*BRANO*

Invito
Un tema destinato a suscitare nell’immediato reazioni sentimentali di speranza o di disillusione, prima e più che reazioni ragionate di analisi e di valutazione. Come se dinanzi a questo valore universale non si potesse praticare nulla di concreto e di incisivamente coerente. Come se ci fosse un vuoto di elaborazione teorica e di spazio di azione destinato a generare, nell’ambito della critica e dell’agire politico, solo le urla straziate sulle morti e sugli infortuni, solo le sterili opposizioni alle leggi di Treu e di Maroni sulle flessibilità, e, qui da noi, solo l’antico rapporto utilitaristico con le liste dei disoccupati organizzati,.
Ed invece qualche ragionamento sulle politiche e sulle pratiche del lavoro va fatto tenendo come prospettiva il significato del Cantiere e tenendo presenti le parole che il cantiere ci propone come scelta e come chiavi di lettura.
Il documento-appello per Un patto sulla produttività e la crescita, proposto nel settembre 2006 da studiosi dell’economia e del lavoro, richiamava l’attenzione sulla centralità dei processi innovativi e, in essi, della organizzazione del lavoro, e individuava come nodi strategici per lo sviluppo le ‘Nuove pratiche di lavoro ad alta performance(NPL)” ua sorta di “toyotismo” dal volto “democratico” ::
“L’introduzione delle cosiddette NPL avviene attraverso la riorganizzazione dei luoghi di lavoro, che si concretizza in una serie di cambiamenti tanto nel capitale fisico (investimenti in nuove tecnologie, ICT) quanto in quello organizzativo (organizzazione per processi piuttosto che per funzioni, riduzione dei livelli gerarchici e generale processo di decentramento dei poteri verso i livelli medio-bassi: maggior coinvolgimento dei singoli lavoratori e dei rappresentanti sindacali, lavoro di squadra, aumento della responsabilità e della conseguente discrezionalità a livello medio-basso, formazione di tipo cognitivo e relazionale, incentivi legati all’apprendimento)”.

*CONSEGNE*
1. Riscrivi in forma di elenco il paragrafo del brano che comincia con «L’introduzione delle cosiddette NPL», conservandone i fatti principali.
2. Trascrivi senza modifiche il passo del brano che va da «Ed invece qualche» fino a «chiavi di lettura.».

*MATERIALE*
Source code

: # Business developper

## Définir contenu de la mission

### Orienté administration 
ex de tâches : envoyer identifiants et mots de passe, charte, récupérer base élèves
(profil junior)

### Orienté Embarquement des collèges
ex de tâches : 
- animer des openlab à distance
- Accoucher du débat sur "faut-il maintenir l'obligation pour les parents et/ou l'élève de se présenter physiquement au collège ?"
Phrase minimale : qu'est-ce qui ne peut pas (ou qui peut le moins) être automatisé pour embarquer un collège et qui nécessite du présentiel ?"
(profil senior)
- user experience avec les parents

*SOLUZIONI*
1.
L’introduzione delle NPL avviene tramite la riorganizzazione dei luoghi di lavoro, con cambiamenti:
- nel capitale fisico: investimenti in nuove tecnologie e ICT;
- nel capitale organizzativo:
  - organizzazione per processi anziché per funzioni;
  - riduzione dei livelli gerarchici e decentramento dei poteri verso i livelli medio-bassi;
  - maggiore coinvolgimento dei singoli lavoratori e dei rappresentanti sindacali;
  - lavoro di squadra;
  - più responsabilità e discrezionalità a livello medio-basso;
  - formazione di tipo cognitivo e relazionale;
  - incentivi legati all’apprendimento.

2.
Ed invece qualche ragionamento sulle politiche e sulle pratiche del lavoro va fatto tenendo come prospettiva il significato del Cantiere e tenendo presenti le parole che il cantiere ci propone come scelta e come chiavi di lettura.